Fred Eversley


Frederick John Eversley was an American sculptor who lived in SoHo, New York, and for many years, as a Venice Beach resident, was associated with the California Light and Space movement. His parabolic resin sculptures have been exhibited in more than 200 galleries and museums worldwide.

Background

Eversley was born on August 28, 1941, in New York City and raised in the East New York section of Brooklyn. His father, Frederick W. Eversley Jr., born in Christ Church, Barbados, was a civil engineer at Republic Aviation for more than 20 years, and the founder of a Black-owned construction business that played a key role in building the New York State Office Building in Harlem, a Rockefeller University faculty residential tower, the Bronx Zoo World of Darkness building, and numerous multi-family housing projects. His mother, Beatrice Syphax Eversley, a school teacher and PTA leader, traced her ancestry to both the Syphax family, prominent African-Americans who arose from slavery in Northern Virginia, and the Shinnecock Indian Nation of Suffolk County, New York.The eldest of four children, Eversley had one sister, Rani, and two brothers, Donald and Thomas.
Eversley was first attracted to the parabola form as child reading about Isaac Newton and his experiments. He tinkered in his father's electronics basement workshop, playing with his grandfather's radio and photography equipment to emulate scientific theories. Eversley graduated from Brooklyn Technical High School in 1959, and worked at Izzy Young’s Folklore Center in Greenwich Village with Marcia Silverman Tucker, who would be responsible years later for giving Eversley his first art show in New York. Eversley attended Carnegie Institute of Technology, where he majored in electrical engineering and was the only Black engineering student. He did not take one art class at Carnegie Mellon.
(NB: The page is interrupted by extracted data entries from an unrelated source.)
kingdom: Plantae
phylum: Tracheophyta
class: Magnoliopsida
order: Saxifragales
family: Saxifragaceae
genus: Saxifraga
In 2023, Eversley received a Honorary Doctor of Fine Arts degree from Carnegie Mellon.
Eversley died at a hospital in Manhattan after a brief illness on March 14, 2025, at the age of 83.

Career

From 1963 to 1967, Eversley worked as an engineer at Wyle Laboratories, where he was part of the team that designed high intensity acoustic laboratories for the Apollo and Gemini missions for NASA in Houston, and acoustic laboratories for the European Space Agency in Munich.
He moved to Venice, California, in 1964, where he would live for more than 50 years.
In 1967, he retired from engineering to become a full-time artist after a down-the-hill car accident almost cost him his life; he broke a femur bone and had to walk on crutches for more than one year. While he was recovering, he started making his own art pieces.
In 1969, Eversley assumed John Altoon's Venice studio that Frank Gehry converted from a laundromat into a live-work space. John McCracken (artist) and Charles Mattox, were his neighbors, as well as other artists including Los Angeles artists, including DeWain Valentine, Larry Bell, Robert Irwin,and James Turrell..
In 1977, Eversley was nominated and selected as the first artist in residence of the Smithsonian's National Air and Space Museum. As part of his three-year residency, he was given a large studio workspace in the museum's basement and a living space at Barney Studio House. Sam Gilliam was one of his neighbors. In Washington, D.C., Eversley had shows at the American Institute of Architects headquarters, the Federal Reserve Bank, and the National Academy of Sciences.
In 1980, Eversley purchased a five-story, cast iron building in SoHo as an investment. In 2019, he was forced out of his Venice studio and moved back to New York City, where he lived with his artist wife, Maria Larsson.

Artworks

Eversley was a pioneer among Black abstractionists and created sculptures from cast resin and other materials. He referred to his process as “centrifrugal casting,” where he used a mold instead of his hands to shape the sculpture's form into a parabola. His work focused on the use of space and light, connecting people through positive energy spaces, and working with the Earth's natural resources to create art.
He used basic geometric forms to play with light refraction and incorporates parabolic curves to evoke thick lens and mirror images. In the 1970s, Eversley was considered to be a part of the California Light and Space movement.
Eversley sold his first major work to the National Museum of American Art, to be included in an international traveling show.
His work appears in the permanent collections of more than 40 museums around the world, including Crystal Bridges Museum, K11 Art Foundation in Hong Kong, Los Angeles County Museum of Art, Museum of Modern Art in New York, Oakland Museum of California, Smithsonian American Art Museum, Tate Modern,
and Whitney Museum of American Art, as well as the private collections of Michael Dell, Monica Lewinsky's family, and Raymond J. McGuire.